Membesarkan seorang anak bukanlah hal yang
mudah dan murah. Perlu banyak biaya dan waktu juga pengawasan atas tumbuh
kembangnya. Pendidikan tidak murah, belum biaya rumah sakit saat nanti
melahirkan, pakaian, pangan, susu, stigma negatif dari masyarakat. Ini bukanlah
hal yang mudah, ini bukan hal sepele dan sederhana. Membesarkan seorang anak
berbeda dengan memungut kucing di jalan.
Cita-cita Nana yang ambisius, yang di
rancang jadi wanita karir jadi amburadul. Soft
skill tak punya secara spesifik atau benar-benar profesional siap kerja,
maklum anak SMA. Mau di beri makan apa anaknya nanti. Bagaimana cara
membiayainya nanti. Atau sebaiknya di gugurkan saja mumpung belum besar?
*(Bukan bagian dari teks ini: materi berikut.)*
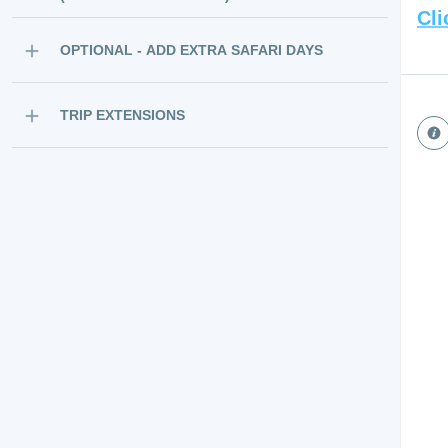
Cli
OPTIONAL - ADD EXTRA SAFARI DAYS
TRIP EXTENSIONS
Tapi dia tidak salah, dia tidak berdosa
yang berdosa perbuatan Nana dan Aji. Berbohong dan pacaran saja sudah dosa, ini
sudah di tambah dosa zina, apa mau di tambah dosa membunuh secara berencana
juga? Astaghfirullah... Pak Janto benar-benar di landa bingung.
"Na..." panggil pak Janto sambil
berjalan keluar dari kamarnya.
"Iya Pak..." jawab Nana
pelan dan tak berani mengangkat kepalanya.
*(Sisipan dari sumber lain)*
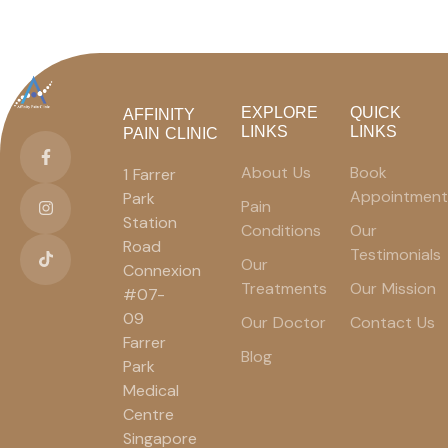
EXPLORE
QUICK
AFFINITY
LINKS
LINKS
PAIN CLINIC
About Us
Book
1 Farrer
Appointment
Park
Pain
Station
Conditions
Our
Road
Testimonials
Our
Connexion
Treatments
Our Mission
#07-
09
Our Doctor
Contact Us
Farrer
Blog
Park
Medical
Centre
Singapore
"Bapak mau ketemu sama pacarmu...
Bapak mau minta dia buat tanggung jawab..." ucap pak Janto sambil sesekali
menghela nafas. "Bilang sama om tantemu buat nemenin ketemu pacarmu
itu..." sambung pak Janto lalu masuk kamarnya dan mengunci diri lagi.
Nana hanya diam lalu menghubungi tantenya
dengan hp jadul bapaknya.
●●●
"Ada apa Om kok tumben dateng
repot-repot ke kantor..." sapa Aji basa-basi menyambut Bram yang datang ke
kantornya.
Kalau saja tidak berpapasan langsung sudah
pasti Aji kabur sekarang. Melihat gelagatnya yang tak tenang saja sudah begitu
meyakinkan kalau ia tak mau bertemu dengan siapapun yang berhubungan dengan
Nana.
"Tanggung jawab! Kamu sudah menghamili
Nana! Bisa-bisanya kamu tanya ada apa!" ucap Bram yang tak bisa menahan
diri lagi.
"Aku ga menghamili Nana, mungkin anak
orang lain... " ucap Aji mengelak dengan gugup dan tak mau menatap Bram.
"Gimana bisa kamu bilang bukan kamu
yang hamili Nana?! Kamu dah lama tinggal berdua sama dia! Gimana bisa kamu
mengelak?! "desak Bram sambil menggebrak meja.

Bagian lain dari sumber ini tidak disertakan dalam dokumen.